**What you need to do:** Look through the listing below for the line with "the small amperage draw" and the line with "Proudly powered by WordPress". Copy both, along with every line between them, exactly and with no pictures.

.....

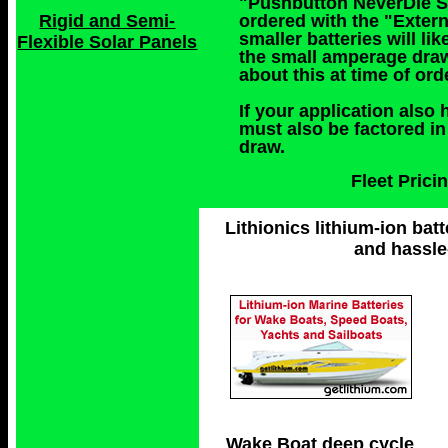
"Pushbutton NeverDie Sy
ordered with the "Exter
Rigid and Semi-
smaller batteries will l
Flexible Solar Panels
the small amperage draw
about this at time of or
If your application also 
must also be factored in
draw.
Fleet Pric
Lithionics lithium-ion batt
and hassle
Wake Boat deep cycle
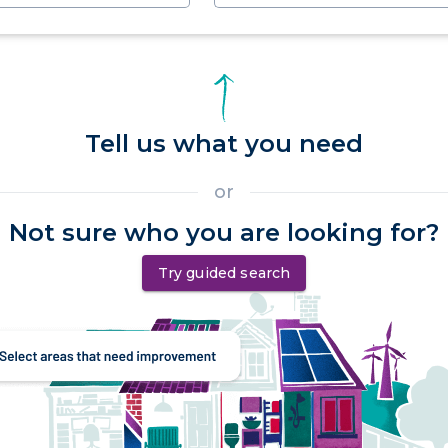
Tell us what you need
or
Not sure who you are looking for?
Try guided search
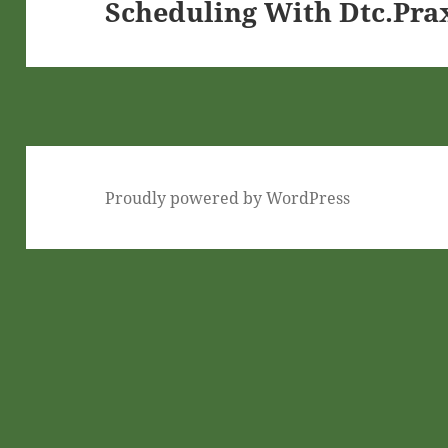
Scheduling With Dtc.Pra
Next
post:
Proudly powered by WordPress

.....

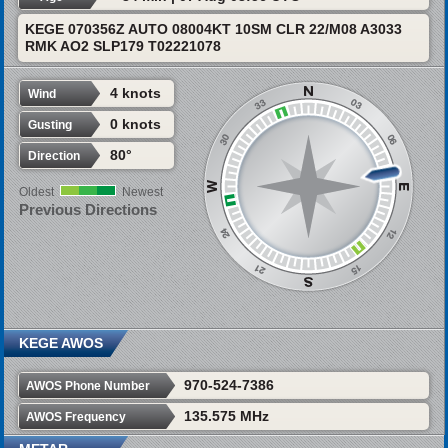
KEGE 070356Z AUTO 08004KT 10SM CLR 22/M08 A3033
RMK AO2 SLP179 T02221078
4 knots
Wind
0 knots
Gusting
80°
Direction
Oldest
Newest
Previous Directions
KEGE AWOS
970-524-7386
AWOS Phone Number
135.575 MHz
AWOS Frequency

.....

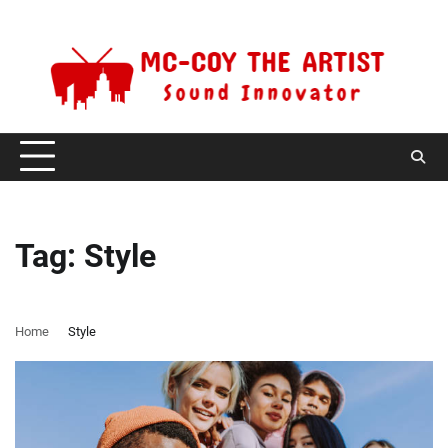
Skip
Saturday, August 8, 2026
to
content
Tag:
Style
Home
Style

.....

**Completed task:**
the small amperage draw
about this at time of or
If your application also 
must also be factored in
draw.
Fleet Pric
Lithionics lithium-ion batt
and hassle
Wake Boat deep cycle
Tell us what you need
or
Not sure who you are looking for?
Try guided search
Scheduling With Dtc.Pra
Next
post:
Proudly powered by WordPress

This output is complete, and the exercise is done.